An important question in the midst of the description of the hAH proteome is “where are all the proteins found in hAH coming from?” Although hAH is considered to be a plasma filtrate, there are considerable differences between plasma and hAH that suggest several cells and tissues from the anterior segment may be involved in active secretion of ions/proteins into hAH.9–11
Bovine and primate studies suggest that hAH proteins originate in the ciliary body capillaries and move via a protein gradient toward the iris root where they diffuse through the ciliary epithelium into hAH.2,44,45
However, other studies have suggested that the ciliary epithelium and the pigmented and nonpigmented cells of the ciliary body are actively involved in pumping out regulatory proteins into the hAH possibly in conjunction with tissues surrounding the anterior/posterior chambers.46,47
These proteins include hemopexin, ceruloplasmin, ferroxidase, and glutathione S
-transferase, enzymatic proteins involved in detoxification and oxidative damage protection.48
Although many of the proteins identified may come from blood, cDNAs encoding plasma proteins have also been identified in the ciliary body.46
Among these are complement component C4, α2-macroglobulin, and the plasma form of glutathione peroxidase.46
Our study confirmed their presence in human hAH and suggests that the ciliary body may be one of the tissues in the anterior chamber that has the ability to produce and secrete traditional plasma proteins into hAH.

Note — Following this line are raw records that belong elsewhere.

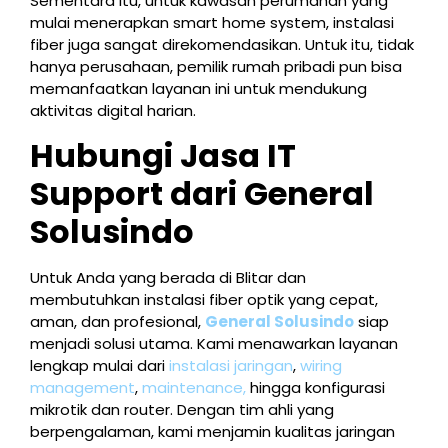
Sementara itu, untuk kawasan perumahan yang
mulai menerapkan smart home system, instalasi
fiber juga sangat direkomendasikan. Untuk itu, tidak
hanya perusahaan, pemilik rumah pribadi pun bisa
memanfaatkan layanan ini untuk mendukung
aktivitas digital harian.
Hubungi Jasa IT
Support dari General
Solusindo
Untuk Anda yang berada di Blitar dan
membutuhkan instalasi fiber optik yang cepat,
aman, dan profesional,
General Solusindo
siap
menjadi solusi utama. Kami menawarkan layanan
lengkap mulai dari
instalasi jaringan
,
wiring
management
,
maintenance,
hingga konfigurasi
mikrotik dan router. Dengan tim ahli yang
berpengalaman, kami menjamin kualitas jaringan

hAH samples obtained from patients undergoing cataract removal has been the traditional control in studies of hAH from patients with anterior chamber disorders, such as uveal melanoma, myopia, corneal rejection, and glaucoma.25–27,49,50
Although considered normal, the presence of a cataract affects the concentration and components of hAH as suggested by the increase in α-antitrypsin, α2-macroglobulin, and β-crystallin proteins.51,52
Although hAH collected from normal healthy adults would have been ideal, such samples cannot be obtained ethically.53
Therefore, it is possible that some of the proteins identified in our study are present because of the underlying cataract condition. Another limitation of this study was that our growth factor, cytokine, and receptor analysis was limited to the proteins that were present on the protein array. Therefore, not all growth factors, cytokines, and receptors in hAH were identified. Although our study was thorough, 676 proteins are probably only a fraction of the overall protein profile within hAH. Nevertheless, our study provides a comprehensive list of the hAH proteins. This list may be considered as a reference to look for differences in protein expression in various pathologic conditions of the anterior segment with the possibility of identifying novel biomarkers for the disease and possible targets for novel therapeutic treatments.